Zongzi - Traditional Food of Dragon Boat Festival
Zongzi, also known as Zong or sticky rice dumplings to westerners, is a traditional food for the Chinese Dragon Boat Festival food. It is mainly made of glutinous rice with other fillings, wrapped in bamboo or reed leaves and cooked for a few hours by steaming or boiling. Most commonly seen Zongzi are in tetrahedron, elongated cylinder or cone shapes.
It is said that Zongzi, with a history of more than 2,000 years, was invented in the Spring and Autumn Period (770 - 476 BC), which was used to worship the ancestors and divinities. However, what made the food popular till present days was the Zongzi story attached to the Dragon Boat Festival in the Warring States Period (475 - 221 BC) to commemorate the patriotic poet, Qu Yuan. Nowadays, apart from the festival time on the fifth day of the fifth lunar month, people can also eat this snack anytime they wish.
Zongzi is a popular food nationwide in China, but the flavors, shapes, fillings and cooking methods vary a lot in different regions. In general, northern ones have a sweet flavor with vegetables, dried fruits and nuts as fillings, while southern ones are likely fat and salted with different kinds of meat as stuffing.
Zongzi in Canton is the representative style in southern China, and most of them are in pyramid shape, smaller than the ones in northern areas. The fillings of fresh meat, red bean paste and egg yolk are popular. There is also an assorted type with a mixture of diced chicken, duck, pork, mushroom or green beans.
Braised pork and soda water Zong are the two most popular ones in Xiamen and Quanzhou, the major cities of Fujian. The former one usually uses braised pork, mushroom and shrimp and lotus seeds as extra fillings. The latter one’s making procedure is much simpler. Put the soda water in the rice bundles and steam them thoroughly, which tastes softer and smoother.

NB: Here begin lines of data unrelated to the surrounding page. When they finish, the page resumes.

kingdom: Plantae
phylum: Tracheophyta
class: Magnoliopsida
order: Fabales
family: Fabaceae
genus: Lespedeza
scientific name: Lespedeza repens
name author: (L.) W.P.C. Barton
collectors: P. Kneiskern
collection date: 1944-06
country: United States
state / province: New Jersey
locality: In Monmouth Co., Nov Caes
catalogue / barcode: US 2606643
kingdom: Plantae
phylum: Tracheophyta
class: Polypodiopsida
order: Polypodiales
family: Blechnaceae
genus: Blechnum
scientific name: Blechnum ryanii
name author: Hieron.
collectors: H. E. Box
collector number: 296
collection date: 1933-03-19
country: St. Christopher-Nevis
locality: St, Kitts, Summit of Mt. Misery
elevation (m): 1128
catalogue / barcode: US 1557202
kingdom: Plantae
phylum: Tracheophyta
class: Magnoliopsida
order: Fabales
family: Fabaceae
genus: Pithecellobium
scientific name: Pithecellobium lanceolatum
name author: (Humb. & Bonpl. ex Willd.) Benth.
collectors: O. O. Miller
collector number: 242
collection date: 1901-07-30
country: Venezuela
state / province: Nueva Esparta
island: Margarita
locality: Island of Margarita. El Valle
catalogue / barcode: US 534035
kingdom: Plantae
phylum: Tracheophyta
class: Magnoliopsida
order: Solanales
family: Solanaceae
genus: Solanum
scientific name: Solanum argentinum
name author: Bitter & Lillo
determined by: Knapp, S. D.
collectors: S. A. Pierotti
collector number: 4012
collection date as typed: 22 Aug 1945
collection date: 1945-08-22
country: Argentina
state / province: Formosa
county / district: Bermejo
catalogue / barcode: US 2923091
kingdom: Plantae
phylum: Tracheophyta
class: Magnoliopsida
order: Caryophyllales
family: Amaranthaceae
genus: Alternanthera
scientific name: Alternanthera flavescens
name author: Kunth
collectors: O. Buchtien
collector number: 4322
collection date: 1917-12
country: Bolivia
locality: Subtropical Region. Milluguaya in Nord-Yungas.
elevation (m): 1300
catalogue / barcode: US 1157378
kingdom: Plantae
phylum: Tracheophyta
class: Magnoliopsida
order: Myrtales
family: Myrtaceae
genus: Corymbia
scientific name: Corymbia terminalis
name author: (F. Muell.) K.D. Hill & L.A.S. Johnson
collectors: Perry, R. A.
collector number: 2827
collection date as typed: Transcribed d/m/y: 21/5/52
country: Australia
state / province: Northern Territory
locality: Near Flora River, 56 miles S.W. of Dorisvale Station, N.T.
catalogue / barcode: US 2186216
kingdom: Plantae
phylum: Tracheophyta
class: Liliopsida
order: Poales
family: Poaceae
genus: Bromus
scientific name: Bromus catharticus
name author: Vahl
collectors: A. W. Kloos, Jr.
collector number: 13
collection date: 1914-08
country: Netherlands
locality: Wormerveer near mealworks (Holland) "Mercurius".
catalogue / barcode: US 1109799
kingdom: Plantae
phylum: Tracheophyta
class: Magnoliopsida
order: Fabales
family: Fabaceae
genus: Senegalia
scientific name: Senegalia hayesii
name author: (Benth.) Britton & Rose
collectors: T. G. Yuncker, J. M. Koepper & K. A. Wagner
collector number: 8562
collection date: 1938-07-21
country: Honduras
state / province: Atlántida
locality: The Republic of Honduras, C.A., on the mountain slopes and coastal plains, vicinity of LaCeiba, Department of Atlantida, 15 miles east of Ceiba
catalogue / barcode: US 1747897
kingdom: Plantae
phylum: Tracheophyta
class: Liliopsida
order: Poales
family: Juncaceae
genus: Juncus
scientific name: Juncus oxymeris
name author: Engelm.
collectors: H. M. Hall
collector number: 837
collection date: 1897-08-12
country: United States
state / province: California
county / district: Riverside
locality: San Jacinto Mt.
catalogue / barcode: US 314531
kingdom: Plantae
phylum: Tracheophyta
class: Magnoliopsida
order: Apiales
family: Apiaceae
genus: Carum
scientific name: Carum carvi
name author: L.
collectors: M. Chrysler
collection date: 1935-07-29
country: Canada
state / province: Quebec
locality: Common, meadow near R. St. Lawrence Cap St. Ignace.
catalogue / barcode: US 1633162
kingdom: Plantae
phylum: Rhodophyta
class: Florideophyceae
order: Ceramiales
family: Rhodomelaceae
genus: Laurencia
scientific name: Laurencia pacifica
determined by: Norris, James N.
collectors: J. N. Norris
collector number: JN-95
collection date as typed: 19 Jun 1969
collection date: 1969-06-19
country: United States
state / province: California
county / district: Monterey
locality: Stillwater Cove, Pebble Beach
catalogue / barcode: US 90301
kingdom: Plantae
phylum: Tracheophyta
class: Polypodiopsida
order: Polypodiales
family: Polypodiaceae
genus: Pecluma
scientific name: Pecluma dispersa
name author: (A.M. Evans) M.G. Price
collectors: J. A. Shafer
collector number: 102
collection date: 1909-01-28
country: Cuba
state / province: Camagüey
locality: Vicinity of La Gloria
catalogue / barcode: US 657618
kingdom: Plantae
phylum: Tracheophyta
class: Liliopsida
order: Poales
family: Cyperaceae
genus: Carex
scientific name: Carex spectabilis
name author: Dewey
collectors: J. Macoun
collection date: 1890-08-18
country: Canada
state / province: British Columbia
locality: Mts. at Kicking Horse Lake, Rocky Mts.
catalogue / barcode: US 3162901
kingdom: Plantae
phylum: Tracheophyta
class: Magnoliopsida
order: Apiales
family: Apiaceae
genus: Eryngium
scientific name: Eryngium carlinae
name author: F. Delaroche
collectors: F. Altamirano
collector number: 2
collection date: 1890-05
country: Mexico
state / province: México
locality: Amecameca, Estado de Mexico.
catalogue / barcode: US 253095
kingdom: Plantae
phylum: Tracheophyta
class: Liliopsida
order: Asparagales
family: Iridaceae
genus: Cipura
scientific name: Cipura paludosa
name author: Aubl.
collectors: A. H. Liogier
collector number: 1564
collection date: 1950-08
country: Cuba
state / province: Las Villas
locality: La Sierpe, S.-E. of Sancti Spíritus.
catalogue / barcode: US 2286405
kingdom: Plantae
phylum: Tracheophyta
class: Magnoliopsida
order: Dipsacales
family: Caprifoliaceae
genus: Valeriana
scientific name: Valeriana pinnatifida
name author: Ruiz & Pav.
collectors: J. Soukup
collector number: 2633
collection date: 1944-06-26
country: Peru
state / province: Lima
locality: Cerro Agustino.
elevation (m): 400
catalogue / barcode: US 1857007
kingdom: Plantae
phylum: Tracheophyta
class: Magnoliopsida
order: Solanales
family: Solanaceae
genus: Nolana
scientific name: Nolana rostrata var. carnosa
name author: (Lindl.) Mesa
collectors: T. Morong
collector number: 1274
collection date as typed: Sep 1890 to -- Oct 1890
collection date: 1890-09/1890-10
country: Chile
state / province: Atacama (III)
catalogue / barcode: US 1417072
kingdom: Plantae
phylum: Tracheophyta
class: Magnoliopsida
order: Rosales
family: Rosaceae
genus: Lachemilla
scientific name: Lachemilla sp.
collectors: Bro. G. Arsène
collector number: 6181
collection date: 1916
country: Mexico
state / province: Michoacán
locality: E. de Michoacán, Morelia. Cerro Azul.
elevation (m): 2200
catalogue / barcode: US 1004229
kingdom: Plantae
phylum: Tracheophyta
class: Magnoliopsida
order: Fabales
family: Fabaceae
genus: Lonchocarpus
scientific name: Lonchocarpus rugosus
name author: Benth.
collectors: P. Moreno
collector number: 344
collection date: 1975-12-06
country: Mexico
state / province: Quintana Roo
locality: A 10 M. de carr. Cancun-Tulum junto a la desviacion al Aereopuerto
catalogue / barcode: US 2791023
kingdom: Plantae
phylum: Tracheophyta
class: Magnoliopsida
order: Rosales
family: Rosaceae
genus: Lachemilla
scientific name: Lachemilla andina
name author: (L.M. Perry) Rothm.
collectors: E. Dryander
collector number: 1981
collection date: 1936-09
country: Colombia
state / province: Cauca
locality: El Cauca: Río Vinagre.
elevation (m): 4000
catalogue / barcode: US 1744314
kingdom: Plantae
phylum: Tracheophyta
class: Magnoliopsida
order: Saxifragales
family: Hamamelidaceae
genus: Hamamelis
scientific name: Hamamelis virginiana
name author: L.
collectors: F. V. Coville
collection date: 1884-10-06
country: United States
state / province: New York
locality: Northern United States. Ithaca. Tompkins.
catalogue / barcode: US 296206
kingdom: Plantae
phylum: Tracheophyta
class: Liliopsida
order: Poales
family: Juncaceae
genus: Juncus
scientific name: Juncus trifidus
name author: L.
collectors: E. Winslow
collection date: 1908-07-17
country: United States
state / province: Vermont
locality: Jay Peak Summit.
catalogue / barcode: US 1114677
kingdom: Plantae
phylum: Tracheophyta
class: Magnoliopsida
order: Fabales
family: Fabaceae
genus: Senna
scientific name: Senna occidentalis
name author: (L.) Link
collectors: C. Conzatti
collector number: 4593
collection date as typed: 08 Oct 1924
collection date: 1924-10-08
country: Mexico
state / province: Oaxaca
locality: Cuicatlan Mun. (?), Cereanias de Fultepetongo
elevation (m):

Jiaxing Zongzi is sought-after during the Dragon Boat Festival. In a triangular pyramid shape, the most commonly seen ones have sweet bean paste, fresh meat, lotus seed, longan and peanut. The difference is that some fat meat will be mixed in the fillings, so that it will look brilliant yellow with oil cooked out of the pork after a couple of hours’ boiling, tasting of fat but not greasy.
As the representative in northern cities, Beijing Zongzi is smaller compared to the ones in southern areas. The bundles are usually in a pyramid shape, and the fillings are usually beans, dates and lotus seeds. Meat is seldom used as an ingredient, so most of them have a sweet flavor.
With a strong flavor, Shanghai Zongzi have a great variety of ingredients, such as fresh meat, mushroom, chestnut, yolk, roast duck and red beans. The vegetarian ones sold by Godly Restaurant are quite nice, providing wide selections like mushroom Zong, sweet bean paste Zong and pine nut rice Zong. The beef Zong provided by Hongchangxing Halal Restaurant is special, surpassing other Muslim Zongzi. Besides, Shendacheng always invents the most unique tastes and flavors, such as curry chicken Zong.
Actually, there is no big difference in the cooking method in Xi'an. With fillings of jujubes and osmanthus syrup, it has a mouthwatering aroma. Use a string or a bamboo knife to cut the bundles into slices, and then soak them in honey, the snack tastes sweet and tender.
Wrapped with phrynium leaves, it is kind of large, weighing about half a kilogram each. Most of them are meat bundles with fillings like yolk, pork, salted fish and chicken wings. Uniquely, the sticky rice is usually soaked in straw ash water, which adds a pleasant scent.
Taiwanese Zongzi has a flavor similar to Fujian ones. The two most popular styles are Chengjia Meat Zong and Eight-ingredients Zong. Local people get used to making Zong with different kinds of meat and seafood, so most of them have a salt and sweet taste.
|How to Make Zongzi|
1. Prepare the ingredients: sticky rice, bamboo or reed leaves, and some filings like red dates, meat and beans.
2. Wash the rice, and then boil the rice for 15-20 mins, or soak the rice in water for 2 hours.
3. Wash the leaves, and soak them in boiling waters for 5 mins, and then cool it in water.
4. Fold one or two leaves into a cone-shaped fossa, and fill rice and other ingredients in it with a spoon. The fillings should not be too packed, and then wrap and tie it with strings or boiled straws.
5. Put the Zongzi in the boiling pot and keep them fully submerged in water.
6. After 2-3 hours' boiling, put them in water to cool for eating.